Previous studies have shown the brains of songbirds and parrots contain very large numbers of neurons in their forebrains, sometimes even more than monkeys.
But while the idea that cognitive performance is linked to an animal's total number of neurons seems intuitive, it lacks sufficient evidence.
A recent comparison of apes, corvids, and pigeons found that total neuron numbers are a poor predictor of absolute cognitive power, although they might account for an animal's speed of learning or its adaptability to situations.
Other studies disagree. Their findings suggest that the total number of neurons in a specific part of the bird forebrain, known as the pallium, does matter regarding memory, learning, reasoning, and problem-solving.
But what numbers should we be counting? The relative number of neurons, or the absolute? In other words, is being big-bodied enough to make a bird smart? Or is it all about how big their brain is in proportion to their body?
A team of researchers now think it's a bit of both, a previously overlooked compromise.
First, the authors estimated the numbers of neurons present in the palliums of 111 bird species. Then, they compared these numbers to over 4,400 innovative ways for birds to use food or feed.
Ultimately, they found bird species with higher numbers of neurons in their pallium were also more likely to be innovative.
However, when there were more neurons in the pallium, there tended to be fewer elsewhere in the brain.
"If a bird contains a disproportionately large number of neurons in a big chunk of their forebrain, then this should produce a brain that is both larger in absolute terms and relative to its body size," the authors conclude.

Data listing:
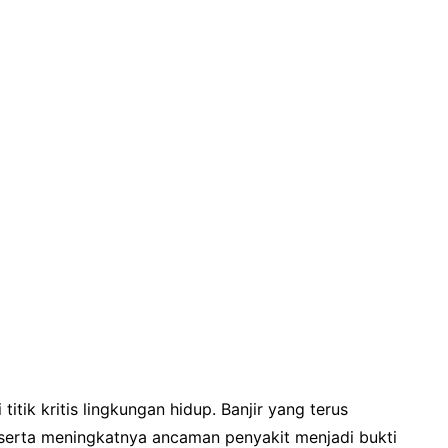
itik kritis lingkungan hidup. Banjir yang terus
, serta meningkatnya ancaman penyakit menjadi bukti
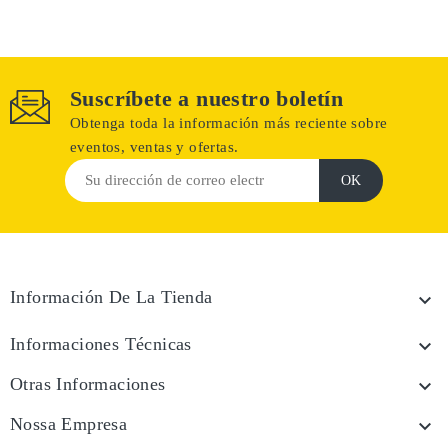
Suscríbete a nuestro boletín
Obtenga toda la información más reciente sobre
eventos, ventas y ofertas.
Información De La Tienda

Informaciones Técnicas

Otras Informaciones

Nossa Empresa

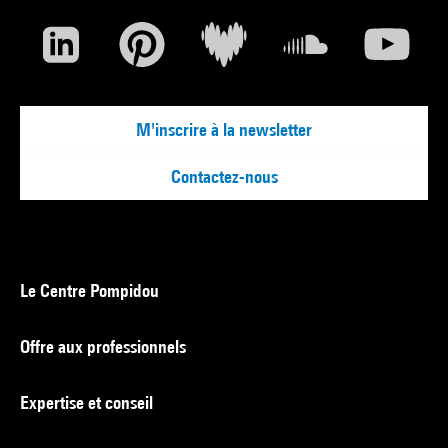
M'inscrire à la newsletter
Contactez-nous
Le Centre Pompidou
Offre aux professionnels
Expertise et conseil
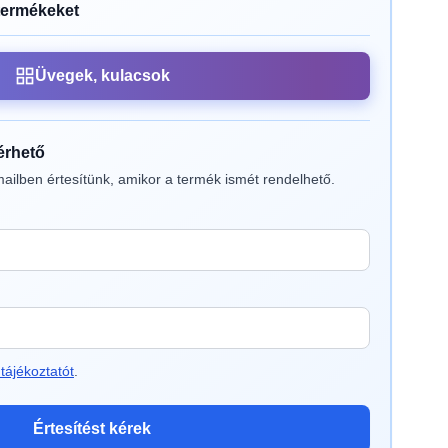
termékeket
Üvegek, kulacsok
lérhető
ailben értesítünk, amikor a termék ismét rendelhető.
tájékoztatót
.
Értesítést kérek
---
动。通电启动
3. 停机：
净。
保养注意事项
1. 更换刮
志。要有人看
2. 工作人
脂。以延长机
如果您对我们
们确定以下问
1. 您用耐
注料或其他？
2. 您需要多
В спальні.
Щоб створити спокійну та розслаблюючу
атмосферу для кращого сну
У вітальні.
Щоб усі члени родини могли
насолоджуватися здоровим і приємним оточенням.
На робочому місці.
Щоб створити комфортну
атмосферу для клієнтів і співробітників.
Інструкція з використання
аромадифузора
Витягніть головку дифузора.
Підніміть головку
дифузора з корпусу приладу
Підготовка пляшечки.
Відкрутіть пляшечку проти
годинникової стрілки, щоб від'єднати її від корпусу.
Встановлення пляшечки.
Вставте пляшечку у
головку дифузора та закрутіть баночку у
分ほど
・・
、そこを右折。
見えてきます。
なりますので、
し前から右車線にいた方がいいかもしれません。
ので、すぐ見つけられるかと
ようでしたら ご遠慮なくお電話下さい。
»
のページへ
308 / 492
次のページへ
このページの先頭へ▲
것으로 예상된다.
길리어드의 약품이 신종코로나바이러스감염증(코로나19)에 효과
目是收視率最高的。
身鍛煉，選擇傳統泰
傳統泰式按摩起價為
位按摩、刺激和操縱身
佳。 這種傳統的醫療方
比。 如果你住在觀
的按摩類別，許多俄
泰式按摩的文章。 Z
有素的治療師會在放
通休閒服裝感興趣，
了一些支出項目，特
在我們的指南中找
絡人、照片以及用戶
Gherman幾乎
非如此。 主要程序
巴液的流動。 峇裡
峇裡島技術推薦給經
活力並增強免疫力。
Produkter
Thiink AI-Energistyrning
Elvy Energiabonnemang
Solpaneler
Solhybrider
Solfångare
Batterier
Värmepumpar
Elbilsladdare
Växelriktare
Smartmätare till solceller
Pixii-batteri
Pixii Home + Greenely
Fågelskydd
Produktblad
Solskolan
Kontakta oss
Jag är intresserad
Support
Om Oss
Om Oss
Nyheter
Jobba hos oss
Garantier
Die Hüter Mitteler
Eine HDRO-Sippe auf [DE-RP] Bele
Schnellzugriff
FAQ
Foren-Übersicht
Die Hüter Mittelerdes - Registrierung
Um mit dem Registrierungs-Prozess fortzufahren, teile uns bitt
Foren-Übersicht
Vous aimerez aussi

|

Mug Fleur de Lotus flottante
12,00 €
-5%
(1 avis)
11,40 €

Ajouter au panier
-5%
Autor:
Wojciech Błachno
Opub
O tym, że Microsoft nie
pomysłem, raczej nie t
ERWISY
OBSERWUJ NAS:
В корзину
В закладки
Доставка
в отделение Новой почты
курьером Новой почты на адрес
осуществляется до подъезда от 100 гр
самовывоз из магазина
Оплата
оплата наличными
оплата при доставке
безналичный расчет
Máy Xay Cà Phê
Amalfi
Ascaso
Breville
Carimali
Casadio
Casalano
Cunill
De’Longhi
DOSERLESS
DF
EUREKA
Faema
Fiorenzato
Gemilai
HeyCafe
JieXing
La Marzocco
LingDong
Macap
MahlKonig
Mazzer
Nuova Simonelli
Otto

What to work on: Copy word for word the part of the text on bird brains that opens with "But while the" and closes with "reasoning, and problem-solving.".

Problem solution:
But while the idea that cognitive performance is linked to an animal's total number of neurons seems intuitive, it lacks sufficient evidence.
A recent comparison of apes, corvids, and pigeons found that total neuron numbers are a poor predictor of absolute cognitive power, although they might account for an animal's speed of learning or its adaptability to situations.
Other studies disagree. Their findings suggest that the total number of neurons in a specific part of the bird forebrain, known as the pallium, does matter regarding memory, learning, reasoning, and problem-solving.